As Indiana Poet Laureate 2008-10, I stressed collaborations and the relationship between song and poetry. In the spring of 2006, I took an adult education course through IUPUI on Jazz History and the Indy Jazz Scene taught by Monika Herzig in downtown Indy. Each weekly session concluded with a performance at the Chatterbox Jazz Tavern on Massachusetts Avenue by Monika and the local jazz musician who earlier told us his or her career story. I loved Monika’s natural and open teaching style, anecdotal method, and easy ability to scoot over to the piano to demonstrate a flatted fifth, bebop phrasing, or another jazz style. We exchanged many e-mails before the class began. Monika’s playing style appealed to me; she liked my poems. Midway through the course in April, she surprised me with an email in which she asked if I would like to do a recording project together combining poetry and jazz. I said yes immediately.
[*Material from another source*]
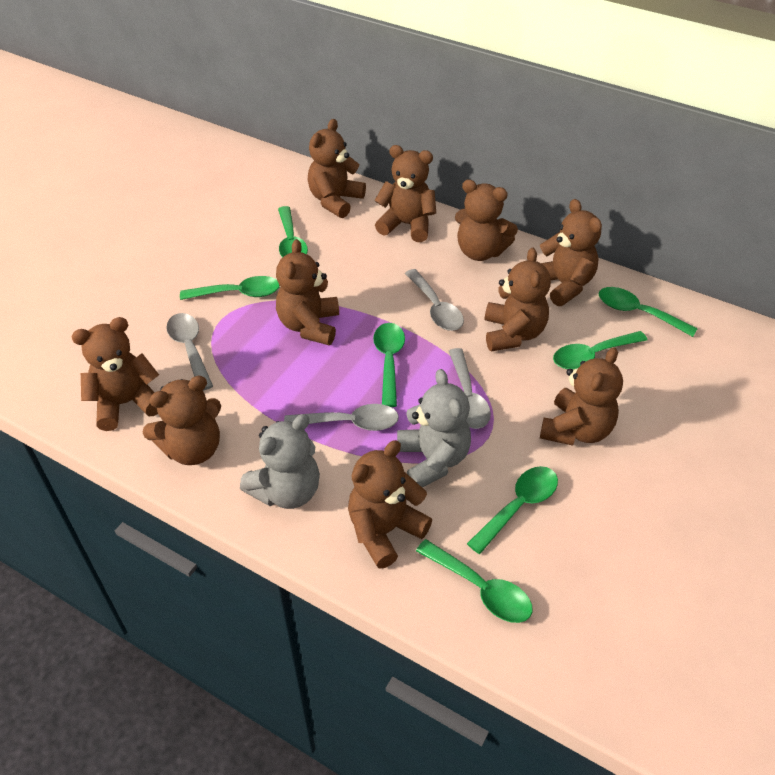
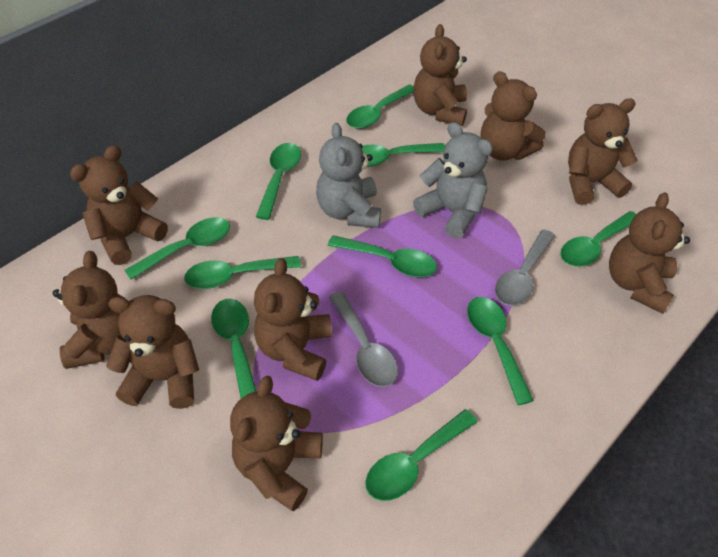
brown teddy bear: 10 -> 9
green spoon: 7 -> 10
grey spoon: 4 -> 2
That June we began recording Imagine – Indiana in Music and Words, which we completed a year later, with a release in late 2007. In the five or six years we worked together, beginning at the Chatterbox, we performed in Indianapolis and around the state of Indiana during and after my laureateship probably a hundred times and put together a number of unique programs, such as “A Call for Peace,” which we presented with Americana singer-songwriter Tom Roznowski and The Living Daylights, his female band. The excellent swing violinist, Carolyn Dutton, who performed with us and is on half the tracks on Imagine, also plays fiddle in Tom’s band.
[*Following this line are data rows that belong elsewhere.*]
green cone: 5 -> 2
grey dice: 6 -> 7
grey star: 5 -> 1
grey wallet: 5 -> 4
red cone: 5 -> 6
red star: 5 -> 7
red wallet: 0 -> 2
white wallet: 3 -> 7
Monika and I like to think of what we did together as a form of Indiana chamber music. Our CD and performances include tributes to the Hampton Sisters and other Indiana Avenue jazz greats such as Wes Montgomery, J. J. Johnson, and Freddie Hubbard, Hoagy Carmichael and Cole Porter, poet Etheridge Knight and novelist Kurt Vonnegut, and takes on songs by Bob Dylan, Paul Simon, and John Lennon. We paired my poems with medleys created by Monika, arrangements of German folktales and tunes by Beethoven, and some of her originals. With Carolyn Hutton and Claudia Grossmann, we presented a program at Butler University in September, 2009, as part of the Mahler Project, titled “Buried Treasure: Recovering German Heritage through Poetry and Music.” We performed some of my poems and early Rilke poems that I had translated, presented in Claudia’s spoken German and my English translations. Monika paired German folktales, pieces by Bach, Beethoven, Schumann, and Brahms, as well as Hoagy Carmichael, and one Herzig original, with these poems.
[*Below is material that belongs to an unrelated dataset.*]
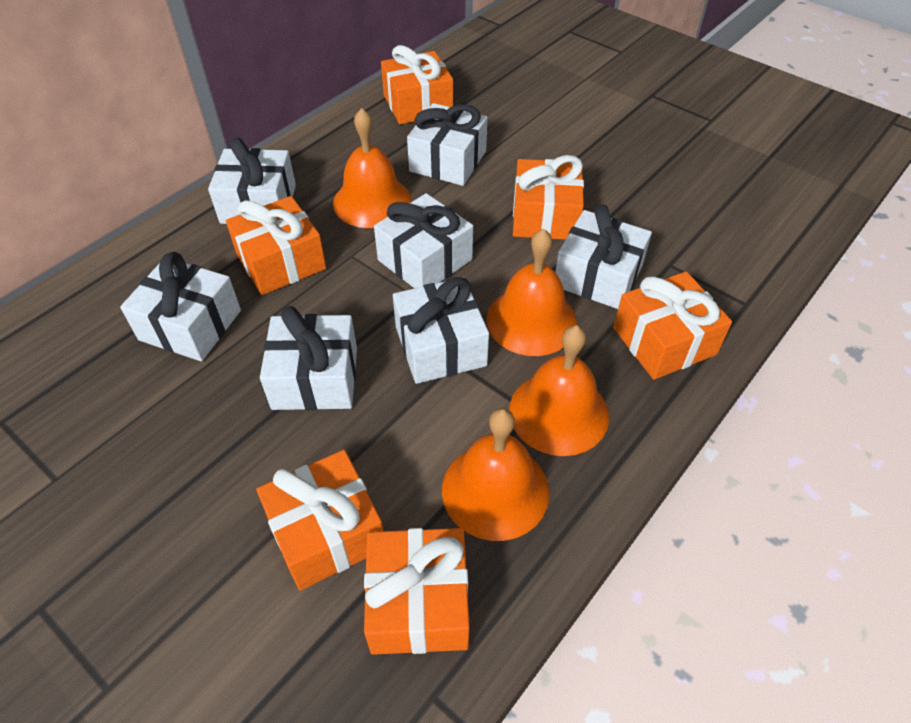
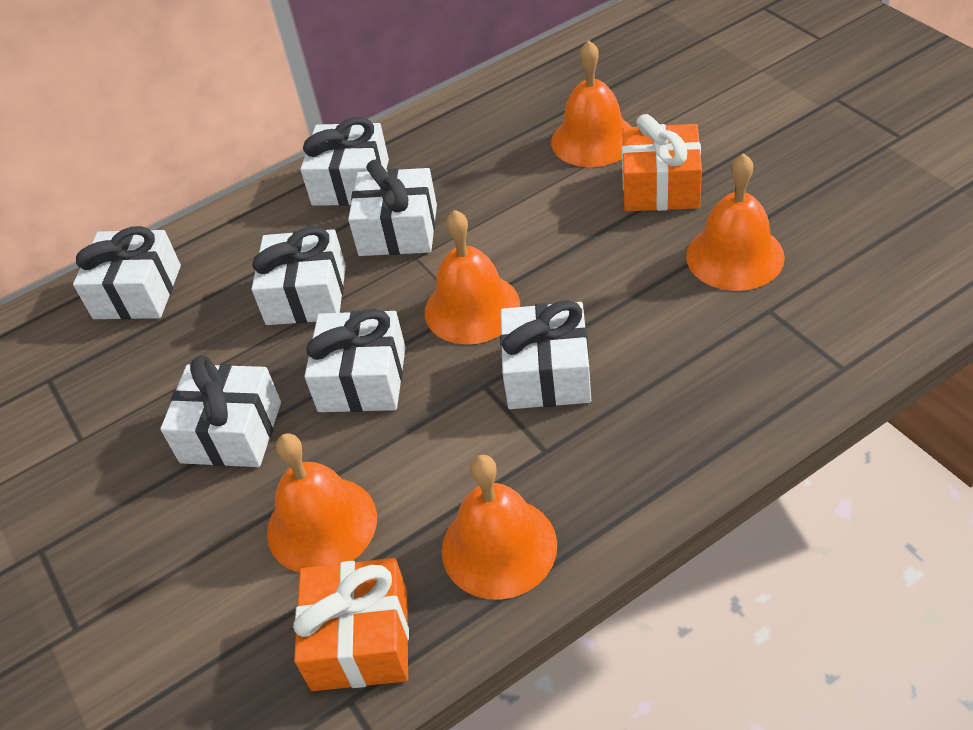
orange bell: 4 -> 5
orange gift: 6 -> 2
Another stimulating development was actor and folksinger Tim Grimm’s invitation to participate in the Hoosier Dylan show performed in old Indiana theatres. In his introductions, Tim explained that he included me because in the Rolling Thunder Revue of the 1970s, Dylan included poet friend Allen Ginsberg as part of the troupe of musicians who toured New England by bus. Long a fan of Dylan’s work, I admire his command of musical traditions, brilliant songwriting skill, and transformation of the lyrics and music of American song, especially the blues, into the underpinnings of a vision of contemporary life. If you’re devoted to reuniting poetry and song and admire an artist who constantly reinvents himself and his style as part of an ongoing journey of discovery and rebirth, Dylan is major. For two shows, I read poems related to Dylan songs, but then I realized that I should recite poems with musical backing. Tim backed me on two poems, and in five performances, bluesman Gordon Bonham backed me on two pairings and after that he became a regular poetry and blues collaborator with me in various venues. He also became my guitar teacher. During lessons, we had many enjoyable conversations about the great blues masters. Significantly, Tim returned home to Indiana from Hollywood, Gordon from Texas, and I from York. Ironically, in the 34 years I lived and taught in the culturally rich New York area, I never had a chance to collaborate with any musician.